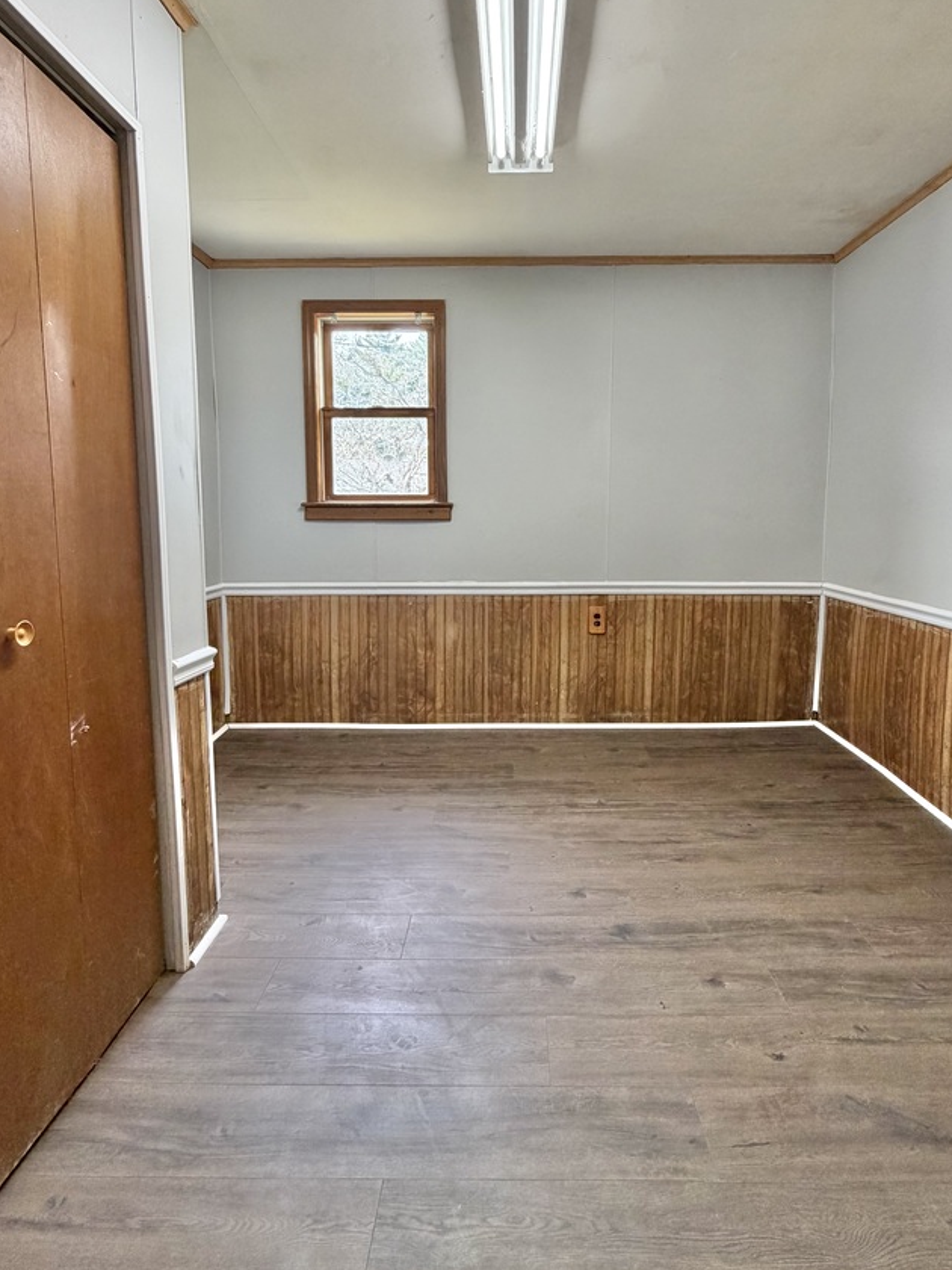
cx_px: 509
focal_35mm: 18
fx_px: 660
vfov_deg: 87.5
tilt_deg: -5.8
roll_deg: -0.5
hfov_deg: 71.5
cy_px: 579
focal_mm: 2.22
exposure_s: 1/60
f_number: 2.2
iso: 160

· · · · ·

▶ AIM OF THE TASK: Without the pictures, give every line of the data again, exactly as written.

▶ ANSWER TO THIS TASK:
cx_px: 509
focal_35mm: 18
fx_px: 660
vfov_deg: 87.5
tilt_deg: -5.8
roll_deg: -0.5
hfov_deg: 71.5
cy_px: 579
focal_mm: 2.22
exposure_s: 1/60
f_number: 2.2
iso: 160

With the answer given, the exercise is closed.